Non-Specialized Staff Rarely Has The "Clinical Experience" Needed To Analyze The Proposed Contracts That Vendors Submit In A Plain-Vanilla Form

The vendor's form language information management contracts seem facially reasonable to a novice. Form contracts may appear to pass legal muster, but the important details lie in complex exhibits and "statements of work" which exist at the intersection of law and expertise in project management. Moreover, attempts by the purchaser's in-house counsel to tinker with, to explain, or to expound upon the form contract invariably encounter tremendous push-back. The vendor's agents insist such language is "standard," "required by our general counsel" or a "deal breaker." For example, provisions limiting the liability of non-professional consultants and vendors and even professional consultants to the forfeiture of their fees are common.

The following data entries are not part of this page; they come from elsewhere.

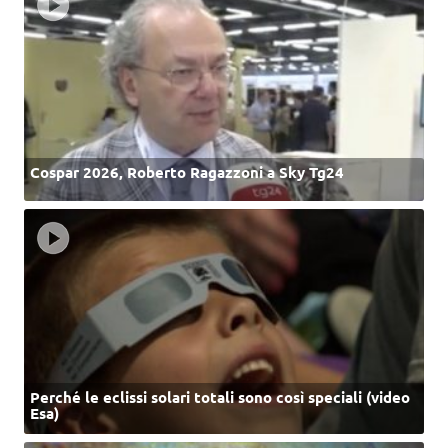
Cospar 2026, Roberto Ragazzoni a Sky Tg24
Perché le eclissi solari totali sono così speciali (video
Esa)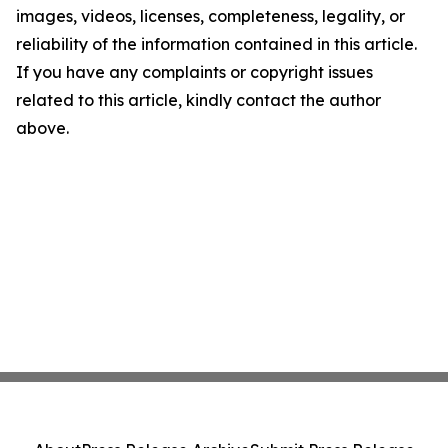
images, videos, licenses, completeness, legality, or
reliability of the information contained in this article.
If you have any complaints or copyright issues
related to this article, kindly contact the author
above.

But what is less understood is how the vendor's typical contractual provisions place enormous pressure on the customer to fulfill substantial "cooperation" obligations built into the contract. These obligations place real demands, not only on ultimate users and middle management employees, but frequently also on senior management to deliver the necessary "cooperation." From a legal perspective, such provisions arguably require the customer to document in detail that such cooperation has in fact occurred. They likewise place enormous pressure on the client's review and approval of critical project "deliverables" which, legally speaking, alone define the "solution." Moreover, the limitations of liability often provide additional pressure to stick with the purchase commitment even under circumstances of minimal product performance. The business cost of rolling back to previous systems coupled with the mere refund of the purchase price is not a welcome scenario. The deliverable review and approval process all too frequently proceeds in an atmosphere of stress, legal posturing and mutual recrimination.

Conclusion

Information management integration and software development contracts are unique. The extraordinarily high failure rate of these projects is due to a combination of legal factors and negotiating dynamics, with much of the negotiation necessarily proceeding post-contract execution. The perceived advantages of having a "solution," a naïve belief in the strength of contracts, budgetary considerations, ignorance of the seriousness of the client's cooperation and supervision obligations, and the desire to stick with the "solution" to make it work because of liability limitation provisions all contribute to the dismal statistics. The costs of wasted investment, lost productivity, career damage, unfulfilled expectations and legal fees and settlements are substantial. To avoid these dire results, legal counsel with special expertise in these projects should be employed at the contract's negotiating stage, not to create an atmosphere of confrontation, but to guarantee to the greatest extent possible that the actual decision makers truly understand what is involved and plan appropriately.